[Records contained in a dataset]
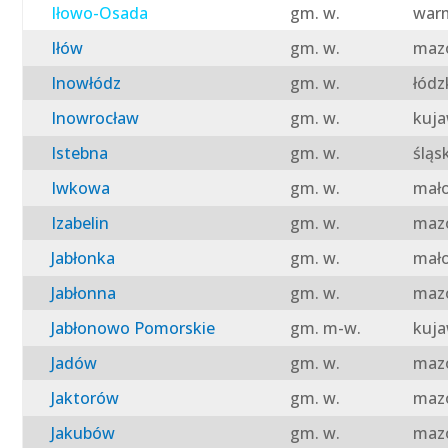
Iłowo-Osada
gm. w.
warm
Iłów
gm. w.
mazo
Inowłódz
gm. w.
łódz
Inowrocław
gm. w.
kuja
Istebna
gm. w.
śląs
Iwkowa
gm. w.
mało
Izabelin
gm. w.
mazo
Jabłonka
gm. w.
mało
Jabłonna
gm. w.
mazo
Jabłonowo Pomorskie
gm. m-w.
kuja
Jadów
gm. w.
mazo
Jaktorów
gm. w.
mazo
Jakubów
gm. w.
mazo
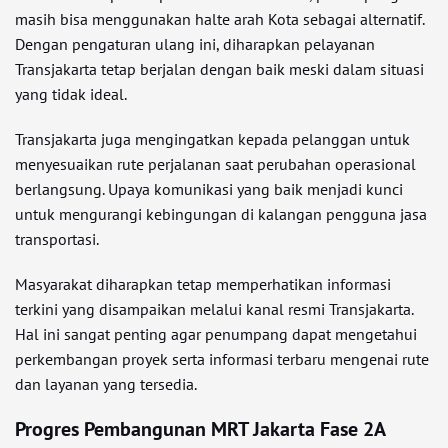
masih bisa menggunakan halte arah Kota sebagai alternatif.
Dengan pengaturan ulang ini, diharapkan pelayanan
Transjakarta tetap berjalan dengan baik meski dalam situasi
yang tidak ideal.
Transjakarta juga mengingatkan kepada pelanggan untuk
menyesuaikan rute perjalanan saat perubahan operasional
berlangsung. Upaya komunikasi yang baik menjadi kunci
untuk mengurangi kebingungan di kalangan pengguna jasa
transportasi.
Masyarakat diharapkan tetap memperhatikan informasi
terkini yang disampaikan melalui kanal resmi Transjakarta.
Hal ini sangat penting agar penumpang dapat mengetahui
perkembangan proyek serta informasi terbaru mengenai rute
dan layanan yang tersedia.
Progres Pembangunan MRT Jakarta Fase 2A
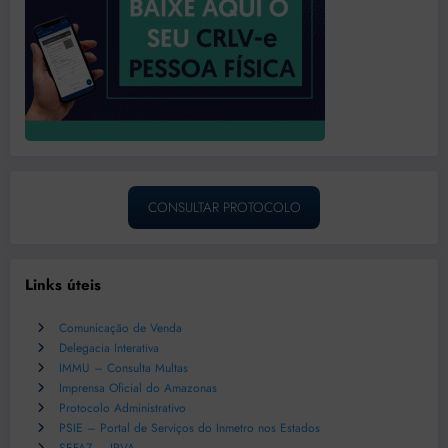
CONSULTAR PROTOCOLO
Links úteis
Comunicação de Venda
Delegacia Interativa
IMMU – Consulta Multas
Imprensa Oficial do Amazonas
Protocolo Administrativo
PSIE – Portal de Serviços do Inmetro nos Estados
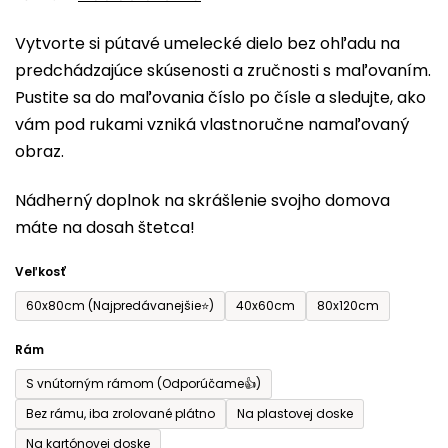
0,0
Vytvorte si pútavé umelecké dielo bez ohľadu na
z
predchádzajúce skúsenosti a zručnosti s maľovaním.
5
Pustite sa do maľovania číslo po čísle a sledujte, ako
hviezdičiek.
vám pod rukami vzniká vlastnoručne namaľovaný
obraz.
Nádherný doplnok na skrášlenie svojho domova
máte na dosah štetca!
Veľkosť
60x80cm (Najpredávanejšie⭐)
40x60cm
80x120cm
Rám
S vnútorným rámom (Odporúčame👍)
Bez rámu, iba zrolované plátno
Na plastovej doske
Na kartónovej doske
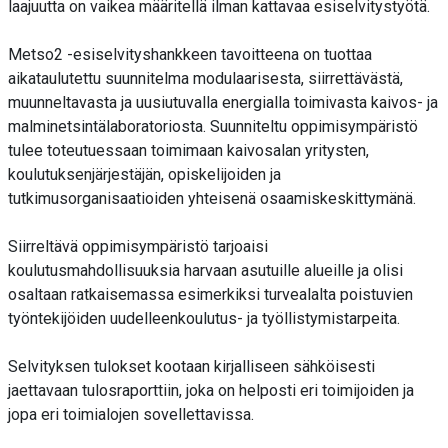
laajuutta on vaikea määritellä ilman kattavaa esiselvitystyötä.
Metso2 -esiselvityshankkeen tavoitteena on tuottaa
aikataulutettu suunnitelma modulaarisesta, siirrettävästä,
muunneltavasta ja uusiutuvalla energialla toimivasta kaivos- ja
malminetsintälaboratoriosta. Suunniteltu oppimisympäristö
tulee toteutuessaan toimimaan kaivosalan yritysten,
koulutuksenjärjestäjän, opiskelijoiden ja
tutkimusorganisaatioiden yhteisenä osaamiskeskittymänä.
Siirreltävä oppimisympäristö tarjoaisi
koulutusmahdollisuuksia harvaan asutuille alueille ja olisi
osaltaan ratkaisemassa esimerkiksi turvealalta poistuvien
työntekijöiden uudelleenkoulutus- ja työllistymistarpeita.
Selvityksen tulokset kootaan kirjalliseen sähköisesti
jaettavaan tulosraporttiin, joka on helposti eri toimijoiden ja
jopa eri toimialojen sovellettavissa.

● **Work request**:
Would you please retype all the data exactly? Leave out whatever pictures it holds.

● **Problem solution**:
Iłowo-Osada
gm. w.
warm
Iłów
gm. w.
mazo
Inowłódz
gm. w.
łódz
Inowrocław
gm. w.
kuja
Istebna
gm. w.
śląs
Iwkowa
gm. w.
mało
Izabelin
gm. w.
mazo
Jabłonka
gm. w.
mało
Jabłonna
gm. w.
mazo
Jabłonowo Pomorskie
gm. m-w.
kuja
Jadów
gm. w.
mazo
Jaktorów
gm. w.
mazo
Jakubów
gm. w.
mazo
masih bisa menggunakan halte arah Kota sebagai alternatif.
Dengan pengaturan ulang ini, diharapkan pelayanan
Transjakarta tetap berjalan dengan baik meski dalam situasi
yang tidak ideal.
Transjakarta juga mengingatkan kepada pelanggan untuk
menyesuaikan rute perjalanan saat perubahan operasional
berlangsung. Upaya komunikasi yang baik menjadi kunci
untuk mengurangi kebingungan di kalangan pengguna jasa
transportasi.
Masyarakat diharapkan tetap memperhatikan informasi
terkini yang disampaikan melalui kanal resmi Transjakarta.
Hal ini sangat penting agar penumpang dapat mengetahui
perkembangan proyek serta informasi terbaru mengenai rute
dan layanan yang tersedia.
Progres Pembangunan MRT Jakarta Fase 2A
CONSULTAR PROTOCOLO
Links úteis
Comunicação de Venda
Delegacia Interativa
IMMU – Consulta Multas
Imprensa Oficial do Amazonas
Protocolo Administrativo
PSIE – Portal de Serviços do Inmetro nos Estados
0,0
Vytvorte si pútavé umelecké dielo bez ohľadu na
z
predchádzajúce skúsenosti a zručnosti s maľovaním.
5
Pustite sa do maľovania číslo po čísle a sledujte, ako
hviezdičiek.
vám pod rukami vzniká vlastnoručne namaľovaný
obraz.
Nádherný doplnok na skrášlenie svojho domova
máte na dosah štetca!
Veľkosť
60x80cm (Najpredávanejšie⭐)
40x60cm
80x120cm
Rám
S vnútorným rámom (Odporúčame👍)
Bez rámu, iba zrolované plátno
Na plastovej doske
Na kartónovej doske
laajuutta on vaikea määritellä ilman kattavaa esiselvitystyötä.
Metso2 -esiselvityshankkeen tavoitteena on tuottaa
aikataulutettu suunnitelma modulaarisesta, siirrettävästä,
muunneltavasta ja uusiutuvalla energialla toimivasta kaivos- ja
malminetsintälaboratoriosta. Suunniteltu oppimisympäristö
tulee toteutuessaan toimimaan kaivosalan yritysten,
koulutuksenjärjestäjän, opiskelijoiden ja
tutkimusorganisaatioiden yhteisenä osaamiskeskittymänä.
Siirreltävä oppimisympäristö tarjoaisi
koulutusmahdollisuuksia harvaan asutuille alueille ja olisi
osaltaan ratkaisemassa esimerkiksi turvealalta poistuvien
työntekijöiden uudelleenkoulutus- ja työllistymistarpeita.
Selvityksen tulokset kootaan kirjalliseen sähköisesti
jaettavaan tulosraporttiin, joka on helposti eri toimijoiden ja
jopa eri toimialojen sovellettavissa.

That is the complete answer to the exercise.